### Short task 1
Copy this part of the boxing passage word for word, beginning at the words "Nearly four months" and stopping after the words "British Commonwealth title.".

### Source passage
================================
Following the controversial ending, the British Boxing Board ordered an immediate rematch. Sprott labeled Williams desperate and dirty.

“I was fired up by Sprott’s comments calling me a “desperate and dirty Dan,” Williams said. “The fact of the matter is he had his shorts high up by his stomach, and therefore the waistband was high. The punches I landed were just on his waistband. His privates were not up there.”

Nearly four months later on Jan. 24, 2004, in Wembley, England, the two fighters squared off for a third time. Prior to the fight, Williams made it clear that he was not a fan of Sprott’s.

“This is the last time I want to see Sprott in a ring with me,” Williams said. “When I beat him this time, I should be entitled to take him home and put him in my trophy cabinet.”

However, the fight did not go as planned when Williams dropped a close 12-round decision and surrendered his British Commonwealth title.
================================
### Part of a data file
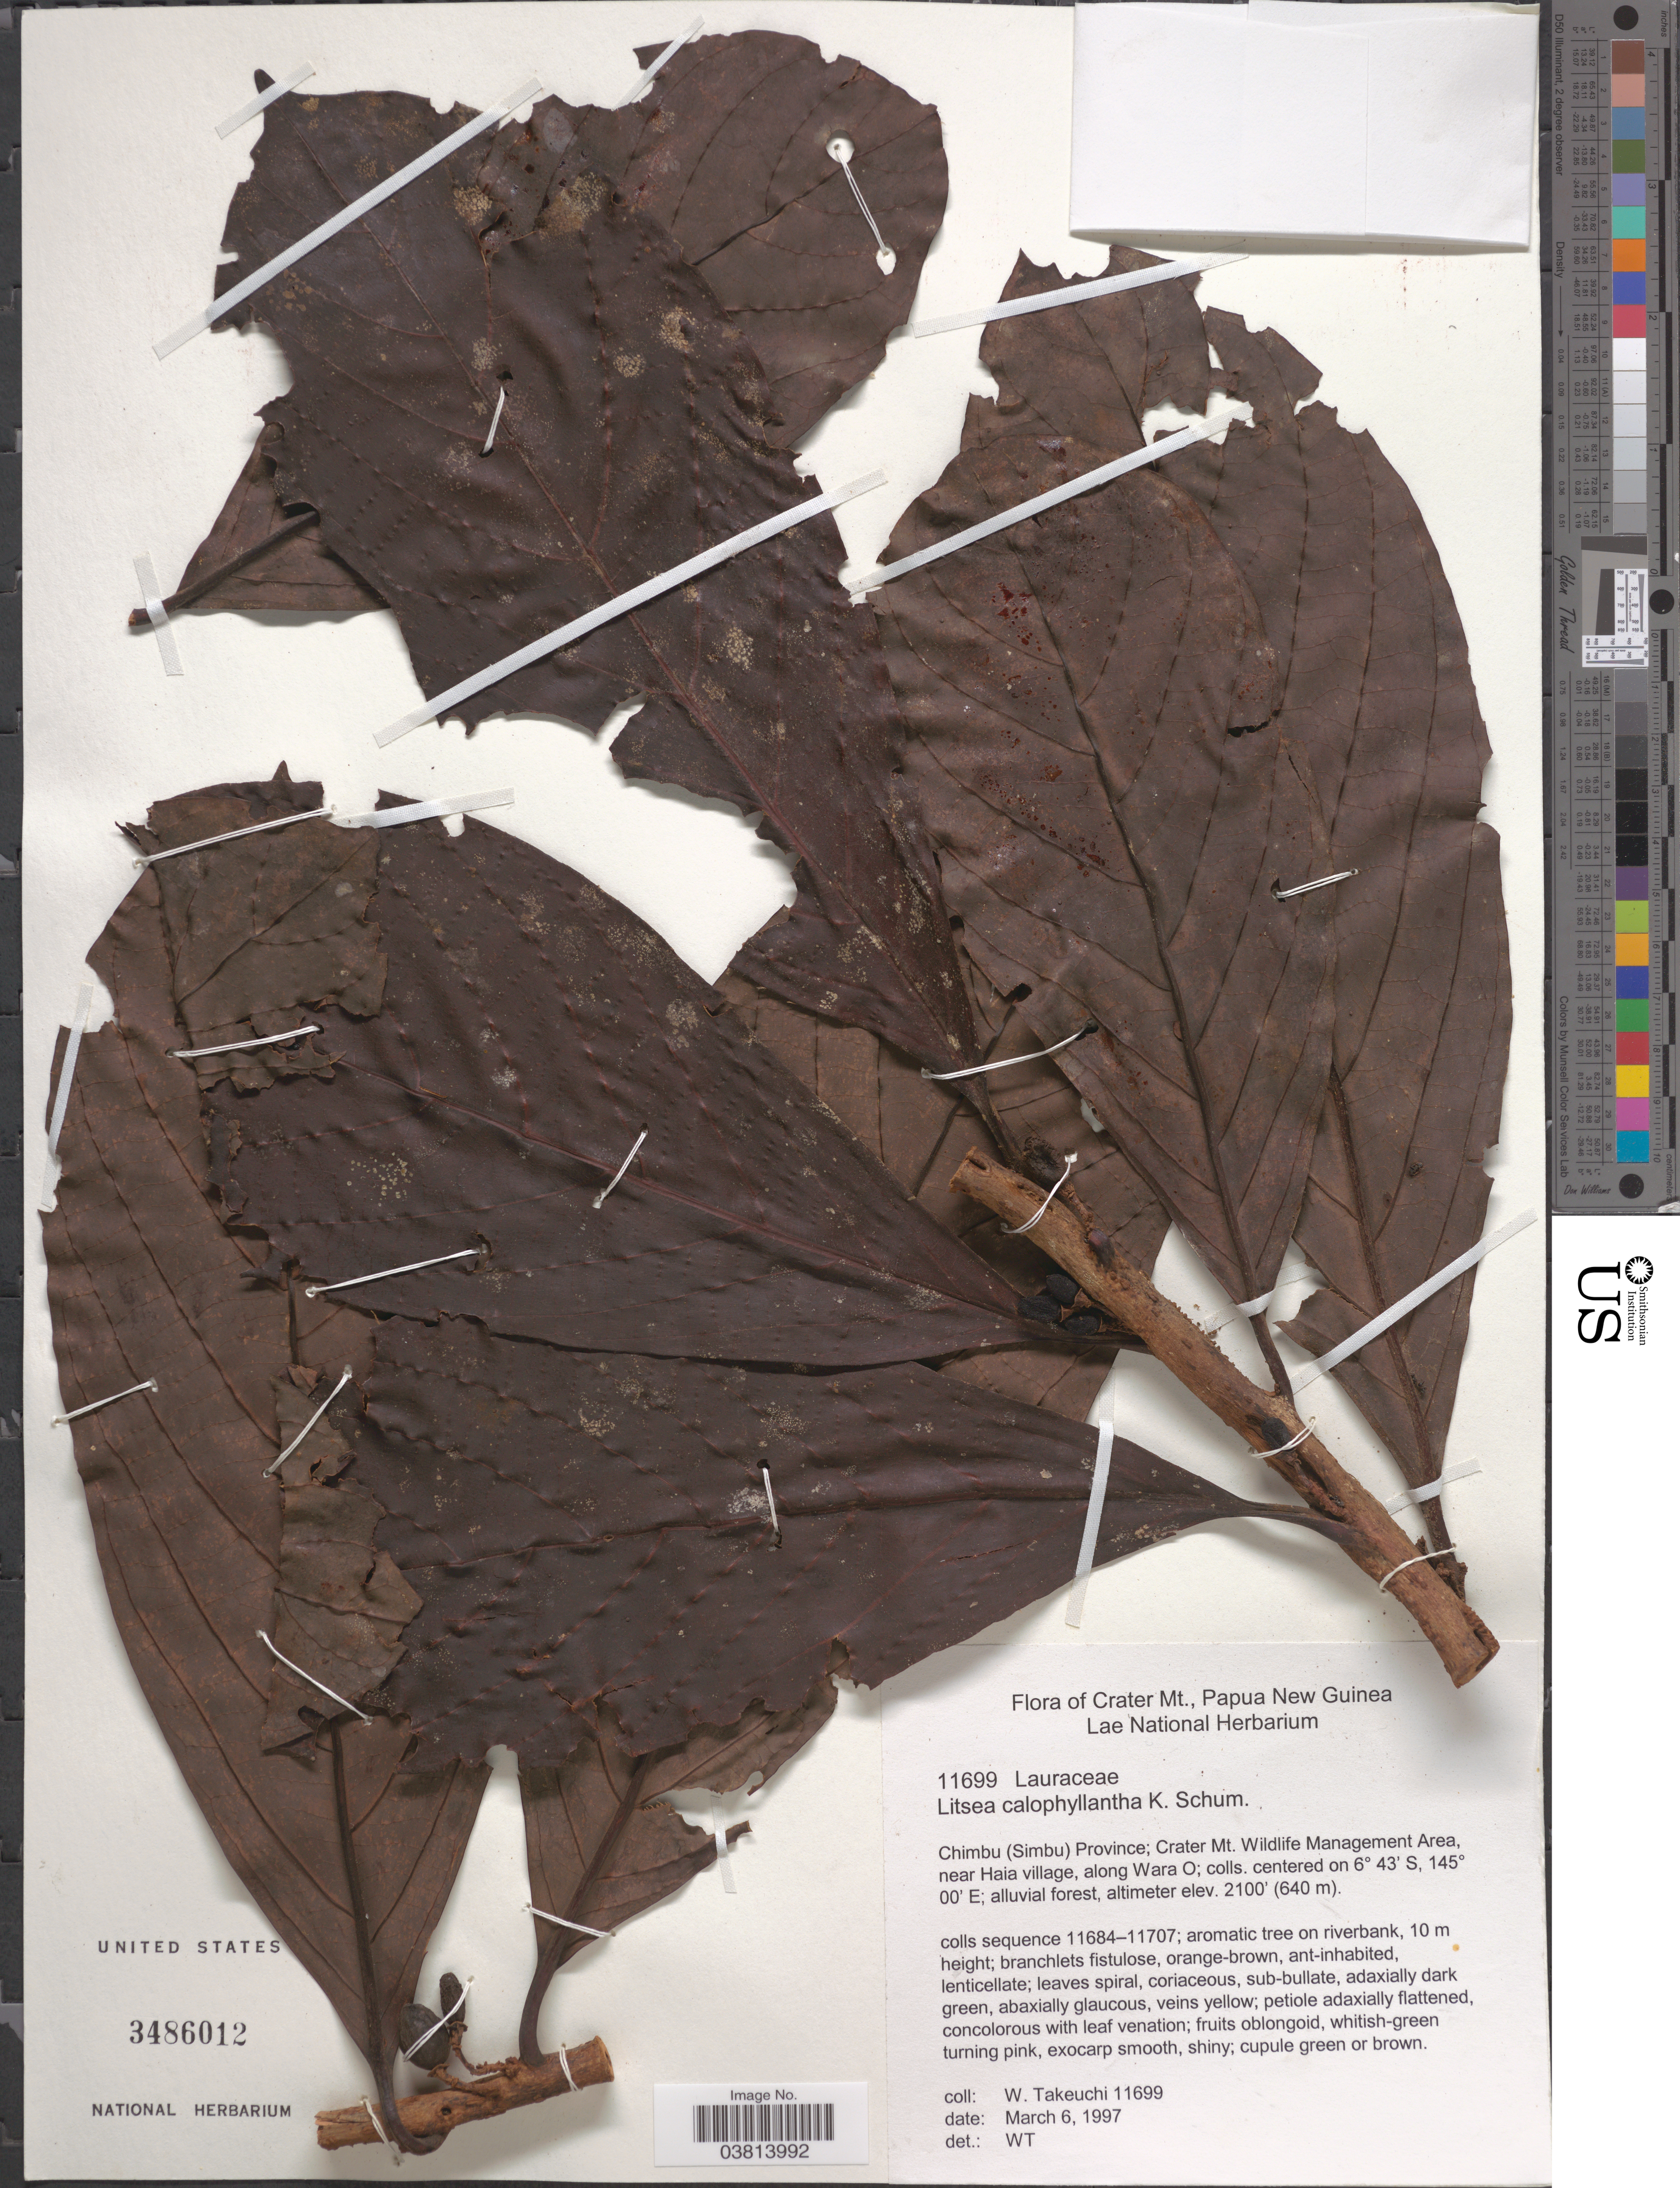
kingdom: Plantae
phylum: Tracheophyta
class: Magnoliopsida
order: Laurales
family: Lauraceae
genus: Litsea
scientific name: Litsea calophyllantha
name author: K. Schum.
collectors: W. Takeuchi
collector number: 11699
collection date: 1997-03-06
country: Papua New Guinea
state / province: Chimbu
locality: Crater Mt., Chimbu (Simbu) Province; Crater Mt. Wildlife Management Area, near Haia village, along Wara O.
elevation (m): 640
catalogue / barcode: US 3486012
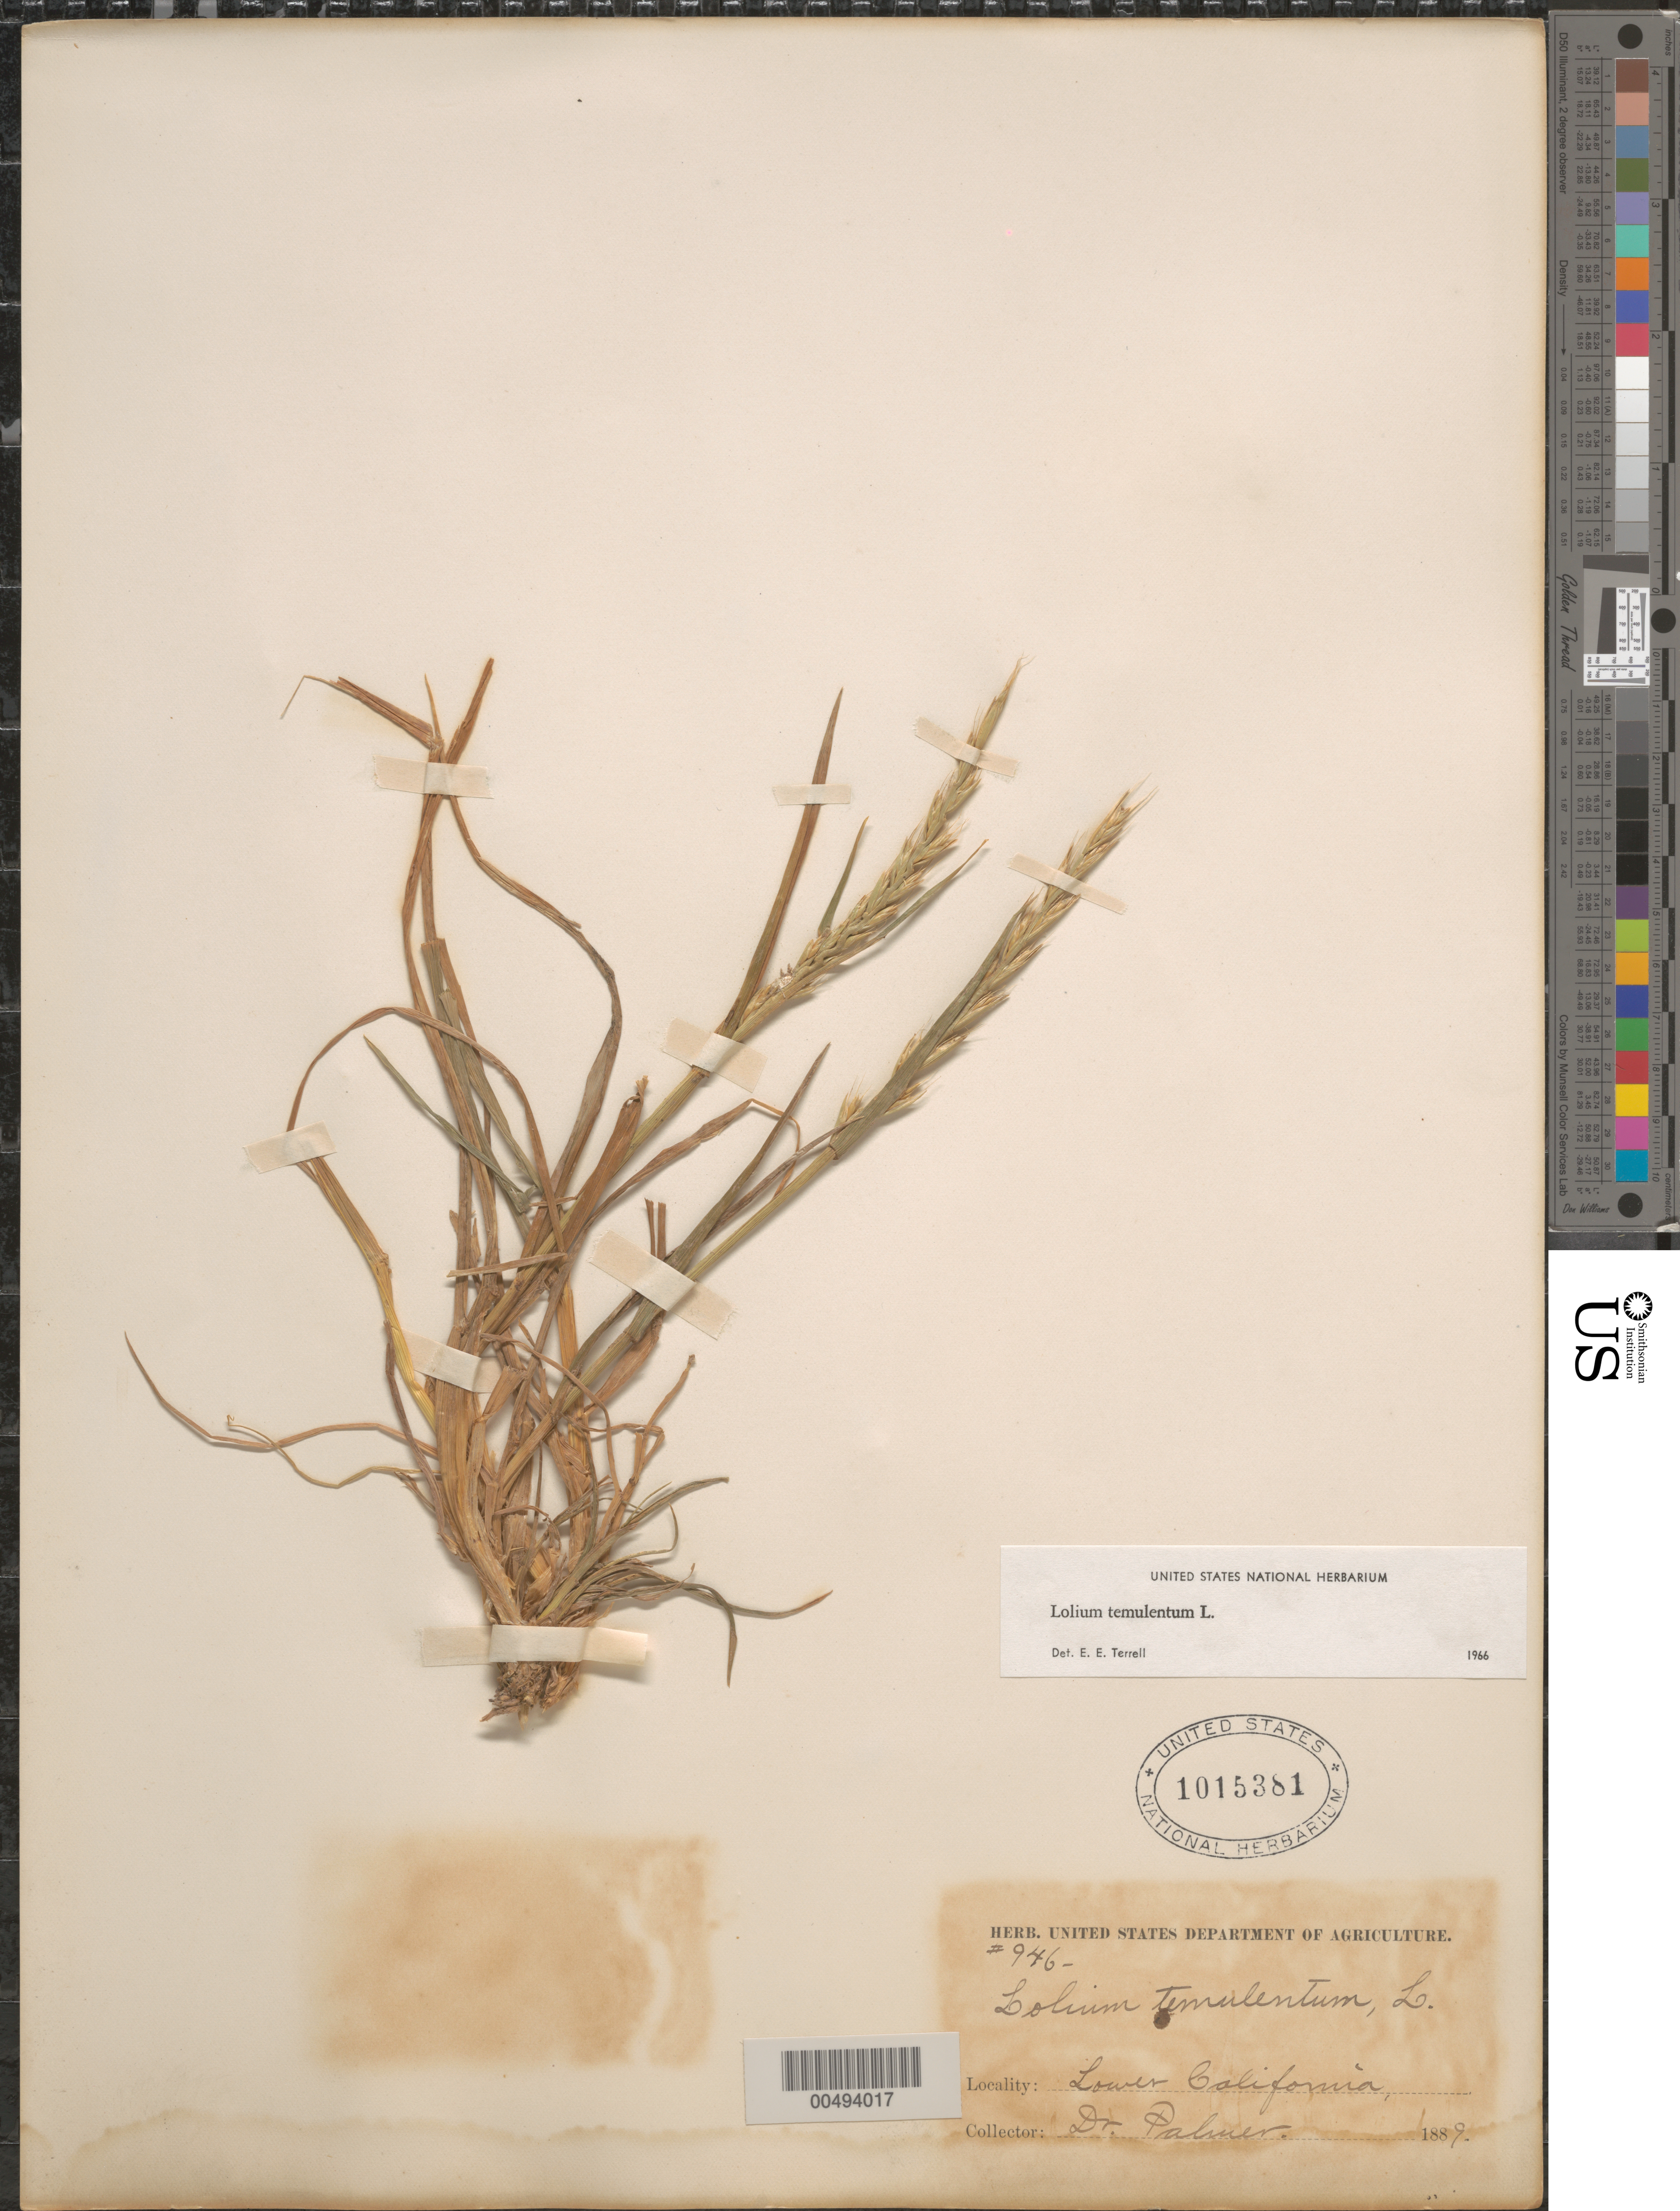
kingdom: Plantae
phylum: Tracheophyta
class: Liliopsida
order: Poales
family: Poaceae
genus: Lolium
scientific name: Lolium temulentum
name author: L.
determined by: Terrell, E. E.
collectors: E. Palmer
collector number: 946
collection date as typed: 1889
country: Mexico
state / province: Baja California Norte / Baja California Sur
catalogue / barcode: US 1015381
================================
### Short task 2
Render the lines of the listing as a Markdown table with the columns Row and Listing line, starting at the line that has "country: Papua New Guinea" and stopping after the last line of the listing. Skip blank lines and leave the pictures out of your answer.

### Task solution 1
Nearly four months later on Jan. 24, 2004, in Wembley, England, the two fighters squared off for a third time. Prior to the fight, Williams made it clear that he was not a fan of Sprott’s.

“This is the last time I want to see Sprott in a ring with me,” Williams said. “When I beat him this time, I should be entitled to take him home and put him in my trophy cabinet.”

However, the fight did not go as planned when Williams dropped a close 12-round decision and surrendered his British Commonwealth title.

### Task solution 2
| Row | Listing line |
|---|---|
| 1 | country: Papua New Guinea |
| 2 | state / province: Chimbu |
| 3 | locality: Crater Mt., Chimbu (Simbu) Province; Crater Mt. Wildlife Management Area, near Haia village, along Wara O. |
| 4 | elevation (m): 640 |
| 5 | catalogue / barcode: US 3486012 |
| 6 | kingdom: Plantae |
| 7 | phylum: Tracheophyta |
| 8 | class: Liliopsida |
| 9 | order: Poales |
| 10 | family: Poaceae |
| 11 | genus: Lolium |
| 12 | scientific name: Lolium temulentum |
| 13 | name author: L. |
| 14 | determined by: Terrell, E. E. |
| 15 | collectors: E. Palmer |
| 16 | collector number: 946 |
| 17 | collection date as typed: 1889 |
| 18 | country: Mexico |
| 19 | state / province: Baja California Norte / Baja California Sur |
| 20 | catalogue / barcode: US 1015381 |